Researchers at William & Mary’s Virginia Institute of Marine Science recently found that losing land on Virginia’s barrier islands rapidly releases carbon dioxide that was naturally stored in lagoons and peat deposits.
They said the Virginia chain has now “flipped from a carbon sink to a carbon source,” releasing more carbon each year than it captures.
The importance of dunes
Zinnert has been researching Virginia’s barrier islands for over a decade. She said each time she visits – even if it’s just weeks or months apart – she sees changes in the landscape.
Her team at VCU is especially interested in sand dunes and the grasses that grow on them, which help create the mounds by trapping in sediment.
The group planted plots of dune grass on Hog Island in the spring. Last week, with the growing season coming to a close, it was time to check on the plots and collect samples to take back to Richmond.

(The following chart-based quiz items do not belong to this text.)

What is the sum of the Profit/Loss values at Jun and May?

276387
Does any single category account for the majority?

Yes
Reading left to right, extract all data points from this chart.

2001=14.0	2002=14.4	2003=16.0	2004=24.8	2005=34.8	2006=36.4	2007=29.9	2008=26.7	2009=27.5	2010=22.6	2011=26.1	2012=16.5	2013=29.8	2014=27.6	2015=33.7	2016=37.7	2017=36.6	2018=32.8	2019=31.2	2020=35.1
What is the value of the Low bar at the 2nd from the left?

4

Anne Sciolino, a graduate student focused on coastal plant ecology, said they planted different species of grasses and in different combinations.

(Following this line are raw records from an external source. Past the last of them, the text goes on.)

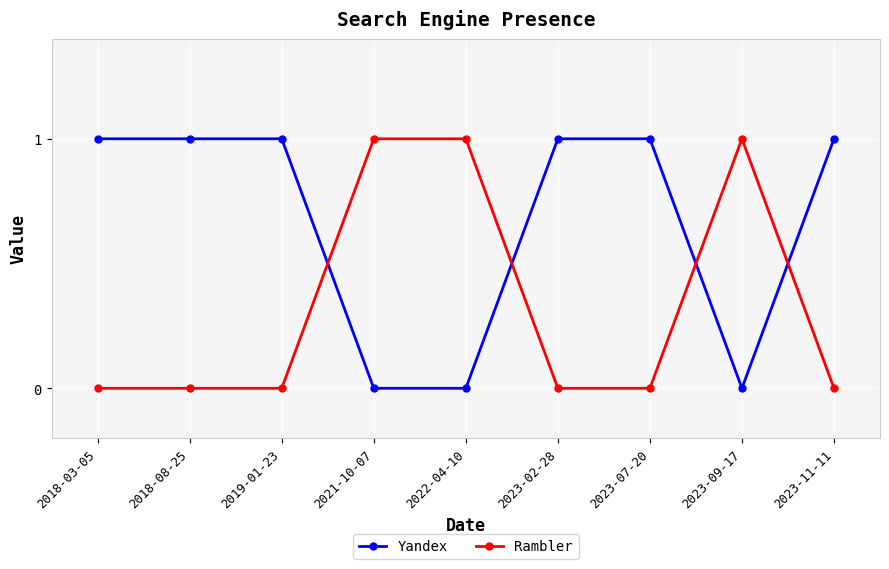

Reading left to right, extract all data points from this chart.

Yandex: 1	1	1	0	0	1	1	0	1
Rambler: 0	0	0	1	1	0	0	1	0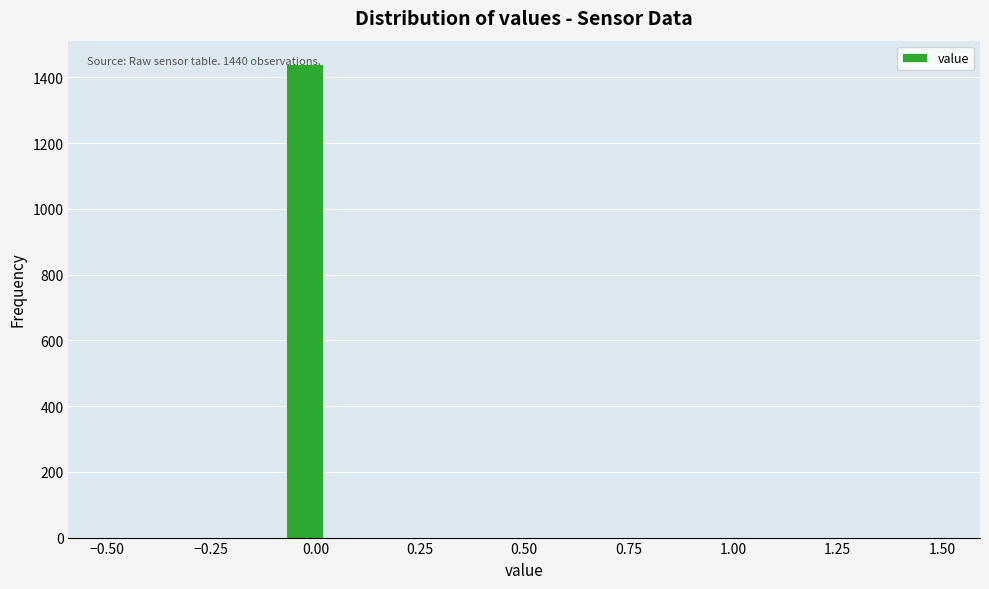

Around what value on the x-axis is the tallest bar? Give the approximate position of its centre, as read against the axis.

-0.05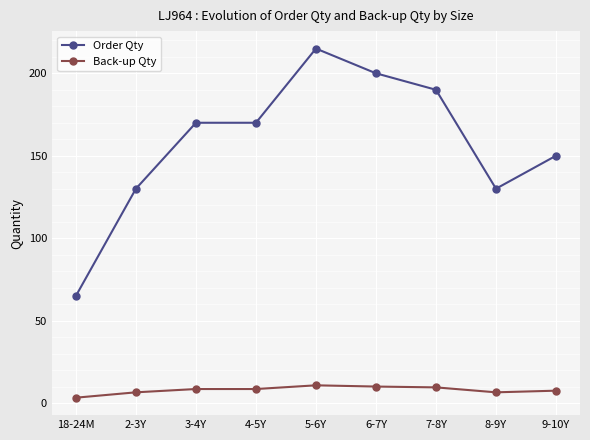

At 5-6Y, list the series in order from smallest to largest.

Back-up Qty, Order Qty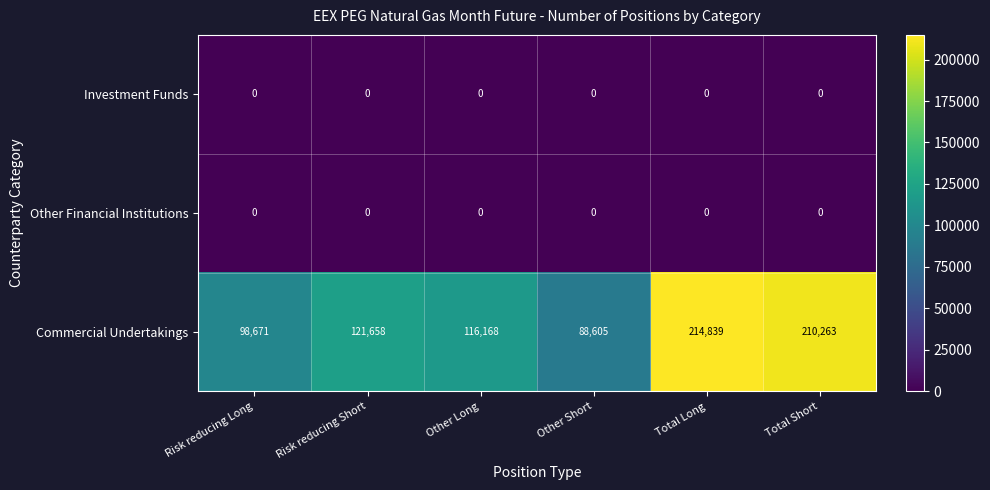

What is the maximum value shown in the chart?

214839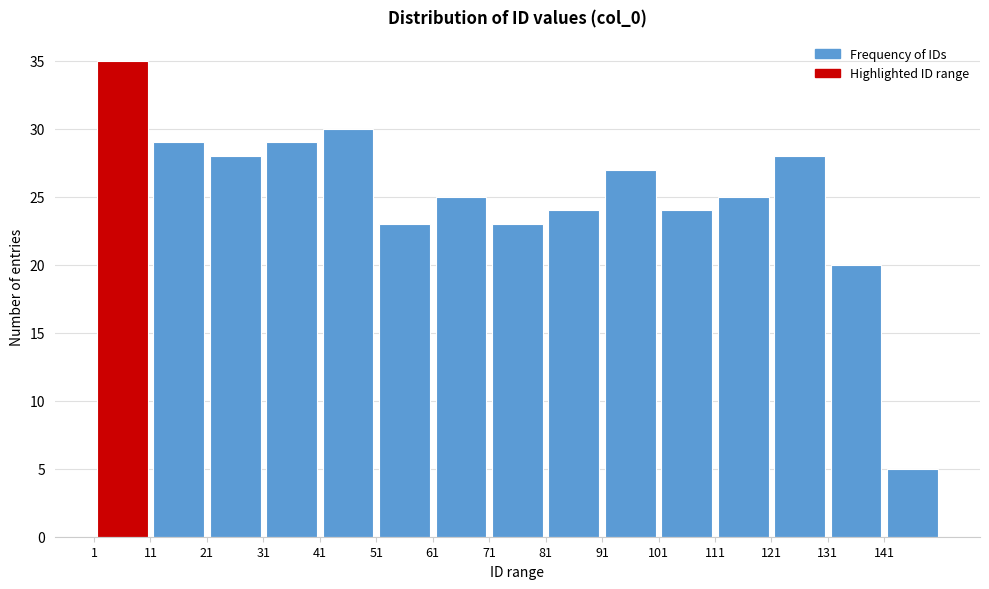

What is the height of the bar covering 11 to 21 on the x-axis? The values are not printed on the chart, so give them approximately, as read against the axis.

29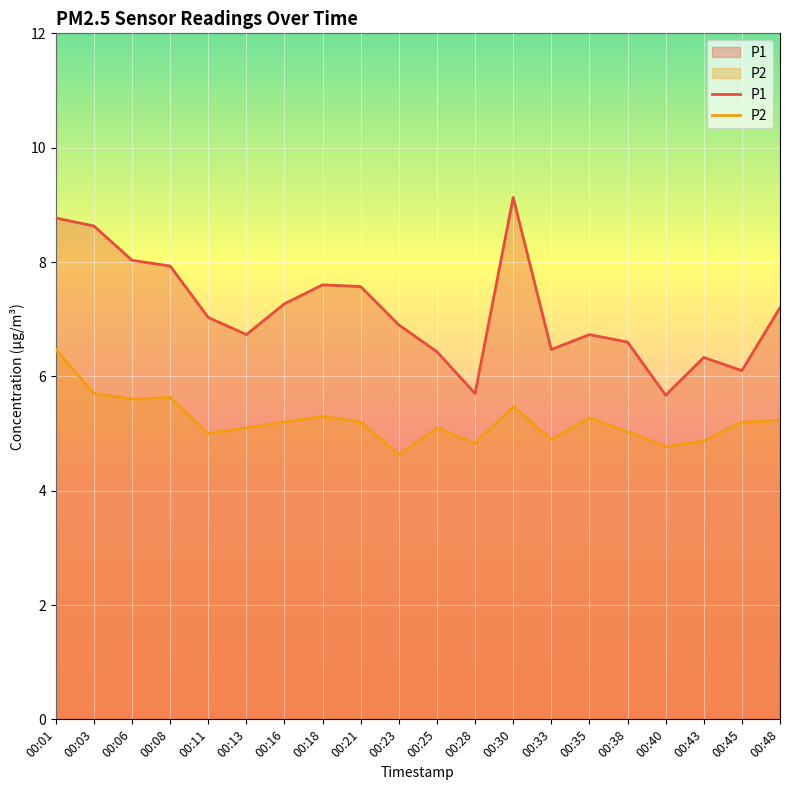

In P2, how many points are higher than both neighbors (excluding endpoints)?

5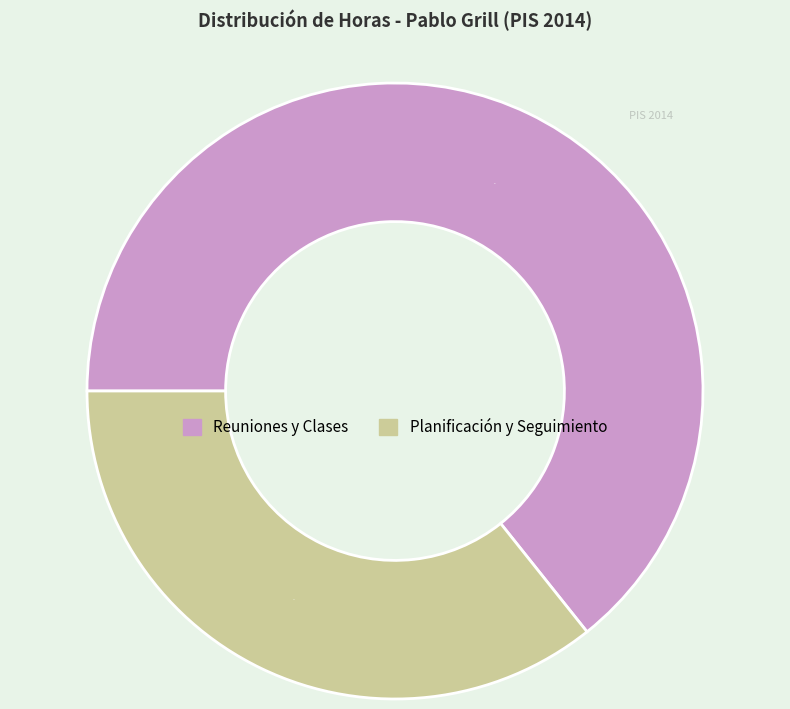

Is there a majority slice in this chart?

Yes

The goal is to assess the best strategies for successful growth patterns.
It sounds technical, but Sciolino said dune grasses are important to inland human structures and infrastructure that use them as a protective barrier.
“What people do a lot of times is they’ll plant these grasses to help rebuild the sand dunes,” she said.
“But a lot of times the plantings are not very successful. A lot of times they die. So the goal of this project is to find the best planting design to help the plants survive better, which saves money.”
Elsewhere on the island, Alex Sabo and Ryan Hearl measured land elevation, focusing on spots with high density of dune grass.
By collecting the detailed data on site, Sabo said the researchers can then plug it into computer modeling and see how the dunes develop alongside combinations of plants.
“Virginia Beach, Norfolk, they all have huge dune systems, and we've pretty much built houses right up along the beach in all of these locations,” said Sabo, a recent VCU master’s graduate who now works at VIMS.
“If we can get a better understanding of how these dune grasses grow and shape and interact with one another, we can help better prepare for future changes in the climate system and work in this natural system where we have put lots of human structures.”
Earlier this year, Sabo and Zinnert helped author an article published in the journal Scientific Reports based on Virginia’s barrier islands.
It found that when dunes are lower to the ground, more seawater can flow to the center of the island, altering soil chemistry and how much sediment ultimately accumulates.
They emphasized that it’s important to incorporate research on these dune systems into future predictions of sea level rise.
Zinnert said the goal is to apply what they learn to areas where barrier islands are developed and inhabited, like the Outer Banks.
“How much can you invest in the system to maintain it?” she said. “Versus it turning into Rodanthe, where it's no longer feasible to try to maintain that because it's too costly.”